Effects of vitamin D supplementation on serum 25(OH)D3 levels and neurobehavioral development in premature infants after birth

Abstract

This study explored the factors influencing serum 25(OH)D₃ levels and the effects of Vitamin D deficiency (VDD) and VD supplementation on 25(OH)D₃ levels and neuropsychobehavioral development in premature infants, to provide a theoretical basis for improving their prognosis. Physical examination, neuropsychobehavioral development and serum 25(OH)D₃ levels were assessed regularly in 158 preterm infants supplemented with VD formulation. 25(OH)D₃ levels were analyzed at 3, 6, 9, 12, and 18 months after birth. The Gesell neuropsychological development test was conducted at 6, 9, 12, and 18 months after birth to obtain the developmental quotient (DQ). Based on the serum 25(OH)D₃ levels at 42 days of age, the infants were divided into VDD and non-VDD groups. Preterm infants in the VDD group were supplemented with more VD until their 25(OH)D₃ levels were normal, and were divided into sustained VDD (SVDD) and corrected VDD (CVDD) groups according to serum 25(OH)D₃ levels at 3 months of age. Appropriate statistical methods were chosen to compare differences in 25(OH)D₃ and DQ between or among different groups, screen for the factors influencing 25(OH)D₃ levels in preterm infants at 42 days of age, and analyze the relationship between 25(OH)D₃ and DQ. The 25(OH)D₃ levels of preterm infants at 42 days of age were positively correlated with VD supplementation during pregnancy, and before 42 days after birth (P < 0.05). The 25(OH)D₃ levels in preterm infants at 42 days and 3 months of age were positively correlated with the DQ levels at 6, 9, 12, and 18 months of age (P < 0.05). The DQ level in the VDD group, especially SVDD group, was lower than that in CVDD and non-VDD groups at the same time point (P < 0.05). This research thus demonstrates that VD supplementations during pregnancy and after birth is a major factor affecting 25(OH)D₃ levels in premature infants. Early VDD and SVDD can affect their neuropsychobehavioral development, and effective VD supplementation can gradually correct VDD and mitigate this influence.

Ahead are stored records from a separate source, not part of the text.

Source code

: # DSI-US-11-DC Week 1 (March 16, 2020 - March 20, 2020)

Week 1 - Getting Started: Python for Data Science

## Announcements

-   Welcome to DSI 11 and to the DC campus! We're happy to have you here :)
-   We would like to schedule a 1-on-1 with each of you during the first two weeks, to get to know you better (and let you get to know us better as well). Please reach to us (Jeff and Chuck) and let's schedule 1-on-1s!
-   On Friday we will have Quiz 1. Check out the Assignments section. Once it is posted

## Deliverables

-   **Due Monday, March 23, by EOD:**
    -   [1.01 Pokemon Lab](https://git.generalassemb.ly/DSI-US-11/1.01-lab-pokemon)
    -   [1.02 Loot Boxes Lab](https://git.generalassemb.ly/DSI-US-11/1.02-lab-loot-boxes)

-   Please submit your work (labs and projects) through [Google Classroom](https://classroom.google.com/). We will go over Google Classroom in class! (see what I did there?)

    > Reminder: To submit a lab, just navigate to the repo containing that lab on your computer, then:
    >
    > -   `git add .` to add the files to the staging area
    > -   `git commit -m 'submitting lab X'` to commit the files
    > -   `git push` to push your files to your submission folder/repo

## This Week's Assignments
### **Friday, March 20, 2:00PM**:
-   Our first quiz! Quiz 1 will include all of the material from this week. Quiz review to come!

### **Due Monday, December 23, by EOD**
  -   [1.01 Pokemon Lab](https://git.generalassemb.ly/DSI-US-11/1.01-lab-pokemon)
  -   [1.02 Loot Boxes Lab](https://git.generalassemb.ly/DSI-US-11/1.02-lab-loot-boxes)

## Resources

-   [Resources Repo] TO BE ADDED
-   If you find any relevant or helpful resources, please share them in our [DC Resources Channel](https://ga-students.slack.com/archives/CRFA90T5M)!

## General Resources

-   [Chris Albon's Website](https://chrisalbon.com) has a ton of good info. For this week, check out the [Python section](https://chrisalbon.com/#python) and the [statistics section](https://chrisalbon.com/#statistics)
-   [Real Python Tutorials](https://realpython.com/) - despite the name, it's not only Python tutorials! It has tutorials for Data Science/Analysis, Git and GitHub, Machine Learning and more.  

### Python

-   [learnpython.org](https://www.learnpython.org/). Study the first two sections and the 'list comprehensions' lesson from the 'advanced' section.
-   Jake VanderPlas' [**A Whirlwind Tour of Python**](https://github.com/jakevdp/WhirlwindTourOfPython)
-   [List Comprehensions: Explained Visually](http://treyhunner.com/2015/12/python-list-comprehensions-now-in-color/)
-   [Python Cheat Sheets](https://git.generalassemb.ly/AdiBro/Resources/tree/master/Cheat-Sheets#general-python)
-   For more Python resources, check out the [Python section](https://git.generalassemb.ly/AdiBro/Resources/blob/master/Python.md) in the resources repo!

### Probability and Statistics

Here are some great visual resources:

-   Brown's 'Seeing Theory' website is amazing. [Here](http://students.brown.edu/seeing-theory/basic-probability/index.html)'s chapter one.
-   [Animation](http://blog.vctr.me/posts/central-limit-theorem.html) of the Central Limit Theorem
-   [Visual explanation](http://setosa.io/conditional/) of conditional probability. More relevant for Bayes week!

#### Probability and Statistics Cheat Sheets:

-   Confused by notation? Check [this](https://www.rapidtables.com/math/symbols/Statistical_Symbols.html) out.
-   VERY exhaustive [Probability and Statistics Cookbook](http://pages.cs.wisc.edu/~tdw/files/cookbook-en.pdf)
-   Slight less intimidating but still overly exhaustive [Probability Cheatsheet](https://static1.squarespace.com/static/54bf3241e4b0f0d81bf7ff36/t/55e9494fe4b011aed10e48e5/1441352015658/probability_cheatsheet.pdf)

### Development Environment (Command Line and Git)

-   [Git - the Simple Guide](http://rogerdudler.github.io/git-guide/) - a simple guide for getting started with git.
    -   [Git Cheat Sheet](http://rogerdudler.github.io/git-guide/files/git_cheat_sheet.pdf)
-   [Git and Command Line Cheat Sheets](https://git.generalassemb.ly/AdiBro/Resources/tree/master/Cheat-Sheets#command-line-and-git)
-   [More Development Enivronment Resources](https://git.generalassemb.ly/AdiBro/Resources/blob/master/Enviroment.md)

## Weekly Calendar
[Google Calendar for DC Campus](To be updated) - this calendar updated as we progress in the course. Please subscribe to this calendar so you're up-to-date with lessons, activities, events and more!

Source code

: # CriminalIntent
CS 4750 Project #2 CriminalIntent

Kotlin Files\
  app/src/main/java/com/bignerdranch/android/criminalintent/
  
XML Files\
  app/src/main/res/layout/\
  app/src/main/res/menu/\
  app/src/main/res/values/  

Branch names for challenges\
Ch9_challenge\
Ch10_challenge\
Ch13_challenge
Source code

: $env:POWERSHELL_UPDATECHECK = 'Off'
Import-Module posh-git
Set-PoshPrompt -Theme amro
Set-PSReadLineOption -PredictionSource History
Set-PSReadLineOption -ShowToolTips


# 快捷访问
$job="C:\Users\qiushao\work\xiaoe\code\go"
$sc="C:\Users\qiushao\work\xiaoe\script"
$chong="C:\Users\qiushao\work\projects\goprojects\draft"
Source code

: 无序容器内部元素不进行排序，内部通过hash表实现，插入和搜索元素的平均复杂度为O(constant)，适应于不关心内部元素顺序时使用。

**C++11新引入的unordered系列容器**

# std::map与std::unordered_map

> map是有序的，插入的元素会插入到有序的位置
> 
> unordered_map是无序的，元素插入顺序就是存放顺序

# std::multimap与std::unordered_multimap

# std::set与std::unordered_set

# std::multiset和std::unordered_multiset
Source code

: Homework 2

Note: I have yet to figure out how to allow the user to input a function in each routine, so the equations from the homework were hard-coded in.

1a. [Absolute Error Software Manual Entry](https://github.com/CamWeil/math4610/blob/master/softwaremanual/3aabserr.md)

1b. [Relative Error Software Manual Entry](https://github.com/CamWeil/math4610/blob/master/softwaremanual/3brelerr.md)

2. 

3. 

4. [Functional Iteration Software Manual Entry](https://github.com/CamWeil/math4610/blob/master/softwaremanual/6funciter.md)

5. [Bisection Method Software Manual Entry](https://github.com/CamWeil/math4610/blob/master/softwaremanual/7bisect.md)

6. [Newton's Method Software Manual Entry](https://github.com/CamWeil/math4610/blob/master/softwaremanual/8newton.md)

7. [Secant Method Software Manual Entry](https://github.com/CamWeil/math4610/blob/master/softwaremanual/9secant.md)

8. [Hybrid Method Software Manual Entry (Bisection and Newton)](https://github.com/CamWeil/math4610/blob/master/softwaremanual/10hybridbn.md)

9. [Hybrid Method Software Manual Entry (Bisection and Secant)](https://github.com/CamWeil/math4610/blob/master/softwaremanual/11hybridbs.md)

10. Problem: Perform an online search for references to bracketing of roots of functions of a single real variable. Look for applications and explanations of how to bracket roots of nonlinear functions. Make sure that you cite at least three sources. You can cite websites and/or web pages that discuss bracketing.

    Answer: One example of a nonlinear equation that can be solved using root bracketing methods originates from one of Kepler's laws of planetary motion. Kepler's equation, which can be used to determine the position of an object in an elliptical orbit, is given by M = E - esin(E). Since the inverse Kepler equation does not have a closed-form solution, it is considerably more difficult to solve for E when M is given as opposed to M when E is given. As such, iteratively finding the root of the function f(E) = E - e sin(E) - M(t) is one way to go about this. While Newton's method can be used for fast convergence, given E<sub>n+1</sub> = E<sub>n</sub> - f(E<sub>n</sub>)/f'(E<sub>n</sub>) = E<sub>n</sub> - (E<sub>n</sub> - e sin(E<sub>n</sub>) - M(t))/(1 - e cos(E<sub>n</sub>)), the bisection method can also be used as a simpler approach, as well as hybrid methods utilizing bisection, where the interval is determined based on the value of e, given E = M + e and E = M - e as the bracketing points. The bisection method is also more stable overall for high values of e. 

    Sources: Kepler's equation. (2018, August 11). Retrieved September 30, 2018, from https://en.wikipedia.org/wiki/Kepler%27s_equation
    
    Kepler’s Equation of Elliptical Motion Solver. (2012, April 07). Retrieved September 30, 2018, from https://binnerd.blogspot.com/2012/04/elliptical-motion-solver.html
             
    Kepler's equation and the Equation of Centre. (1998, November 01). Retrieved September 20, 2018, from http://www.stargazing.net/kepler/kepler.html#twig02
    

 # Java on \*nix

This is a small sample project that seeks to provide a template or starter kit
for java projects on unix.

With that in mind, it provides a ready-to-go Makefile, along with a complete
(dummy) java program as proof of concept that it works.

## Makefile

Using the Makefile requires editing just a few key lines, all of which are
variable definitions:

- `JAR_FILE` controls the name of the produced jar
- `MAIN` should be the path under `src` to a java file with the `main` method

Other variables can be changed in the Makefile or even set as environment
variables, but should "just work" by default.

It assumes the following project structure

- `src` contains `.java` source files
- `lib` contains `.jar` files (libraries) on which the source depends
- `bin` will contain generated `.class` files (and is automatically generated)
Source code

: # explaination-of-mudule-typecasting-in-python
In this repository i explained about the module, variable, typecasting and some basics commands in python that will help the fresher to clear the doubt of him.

Keywords: 25(OH)D3; Neuropsychobehavioral development; Premature infants; Vitamin D; Vitamin D deficiency.

Figure 1

Comparisons of serum 25(OH)D₃ levels in all preterm infants at different time points. ( ** indicates the comparison of 25(OH)D₃ levels between other time points and 42 days, P < 0.01; # indicates the comparison of 25(OH)D₃ levels between 3 m and 6 m, P < 0.05, * indicates the comparison of 25(OH)D₃ levels between 6 m and 12 m, P < 0.01 ).

Figure 2

Comparisons of serum 25(OH)D₃ levels between VDD group and NVVD group at different time points. (* indicates P < 0.01, # indicates P < 0.05). VDD, vitamin D deficiency; NVVD, non-VDD.

Figure 3

25(OH)D₃ levels in SVDD, CVDD, and NVDD groups at different time points. (A) The comparisons of serum 25(OH)D₃ levels among SVDD, CVDD, and NVDD groups at the same time points. (B) Trend plot of 25(OH)D₃ levels in SVDD, CVDD, and NVDD groups. (* indicates P < 0.01, # indicates P < 0.05). SVDD, sustained VDD; CVDD, corrected VDD; NVDD, non-VDD.

Figure 4

Comparisons of DQ levels between VDD group and NVDD group at different time points. (* indicates P < 0.01, # indicates P < 0.05). DQ, developmental quotient; VDD, vitamin D deficiency; NVDD, non-VDD.

Figure 5

DQ levels of SVDD, CVDD, and NVDD groups at different time points. (A) The comparisons of DQ levels among SVDD, CVDD, and NVDD groups at the same time points. (B) Trend plot of DQ levels of SVDD, CVDD, and NVDD groups increasing with age at different months. (* indicates P < 0.01) DQ, developmental quotient; SVDD, sustained VDD; CVDD, corrected VDD; NVDD, non-VDD.